Former VOV reporter Le Thong remembers the day he arrived at the Truong Son Trail in 1972. The two things that impressed him most were the dramatic atmosphere there with soldiers marching and supply trucks running day and night along the trail, and the soldiers’ iron will and endurance to overcome difficulties for national salvation. What kept the soldiers’ spirits up were their little pocket radios on which they listened to VOV broadcasts with music and news from home. One of the many moving stories Thong reported in his 3 years on Truong Son trail concerned a young volunteer who always kept his radio by his side. After he was killed, his body was located by his comrades thanks to his radio, which was still playing a VOV broadcast.

"The soldiers considered VOV their close friend and a lifeline connecting them with the world. VOV’s broadcasts brought them news and entertained them with music," said Thong. 

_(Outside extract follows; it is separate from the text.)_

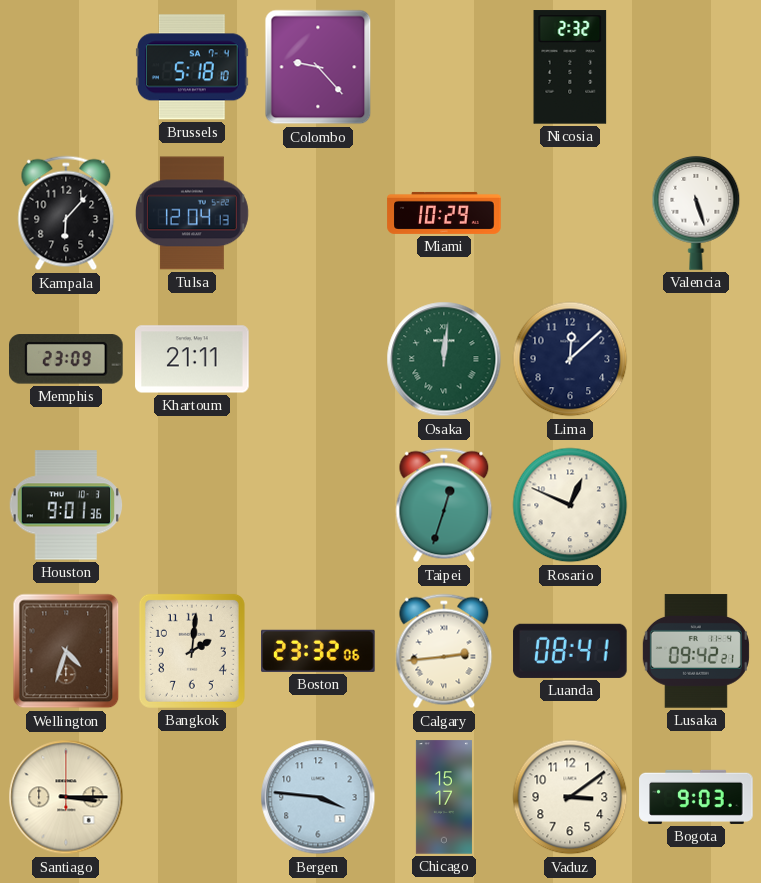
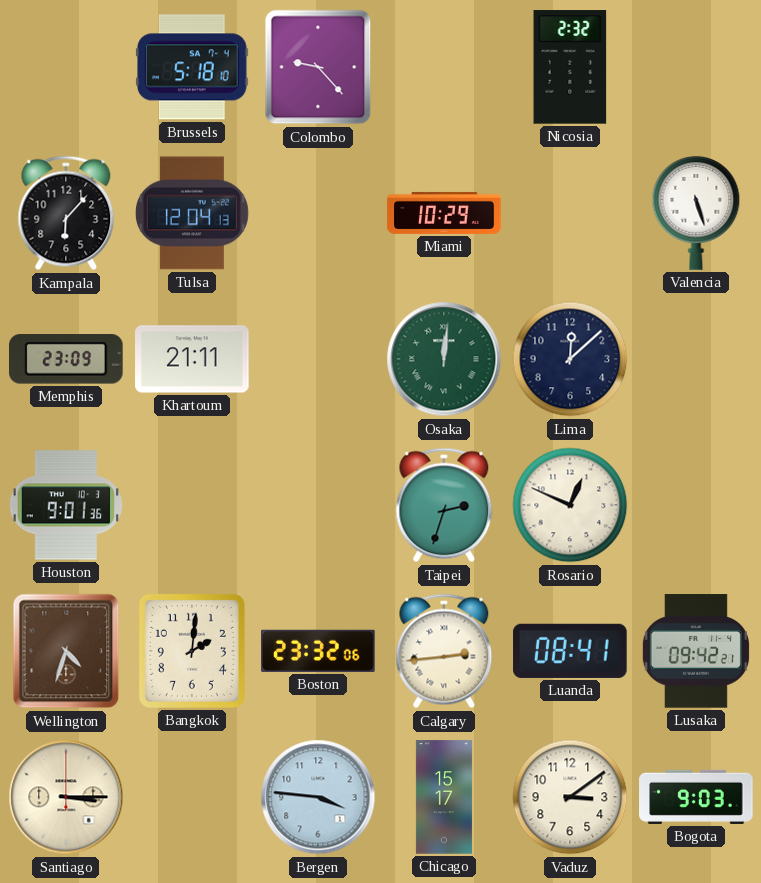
Taipei: 12:33 -> 2:33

Tran Duc Nuoi, another VOV reporter, says 4 VOV war correspondents led by Mr. Vu Duong were among the first to traverse the Truong Son trail through Vietnam’s southeastern region. Nuoi arrived at Truong Son in October, 1974 and passed through some of the fiercest battlefields along the trail, including A Sau, A Luoi, and the western portions of Thua Thien Hue province.

Stories of Ho Chi Minh trail told by VOV war correspondents - ảnh 1 Vietnamese soldiers on the Truong Son Trail. (Photo: VNA)

"The Voice of Vietnam was the only communications channel at that time for on-duty soldiers. Newspapers were available but only once every month and were very hard to get. Broadcasts by VOV and Liberation Radio were the two most important sources of information for the soldiers, who faced numerous hardships, even death, while marching along the trail. Those broadcasts helped ease their homesickness and the pain of their wounds, cheered them up with music, and encouraged them to fulfill their mission to reunify the country," Nuoi told VOV. 

VOV sent many musicians to the combat zone to entertain the soldiers and volunteers working on the trail. Revolutionary songs like “The red leaves”, “East and West of Truong Son”, and “The Hanoi song”, unified the soldiers, fortified their spirits, eased the weariness of marching, and encouraged them to complete their tasks. People’s Artist Thanh Hoa performed for soldiers on the Truong Son trail in 1974. She said it was a privilege to sing for the soldiers.

"The moment I arrived at the Truong Son trail, all I could think of was what I could do for national liberation and independence, even if I had to sacrifice my life. The trail was created with the blood and sweat of many, many soldiers with a strong will and desire to fight for freedom. The trail is a symbol of national patriotism and pride," singer Thanh Hoa recalled.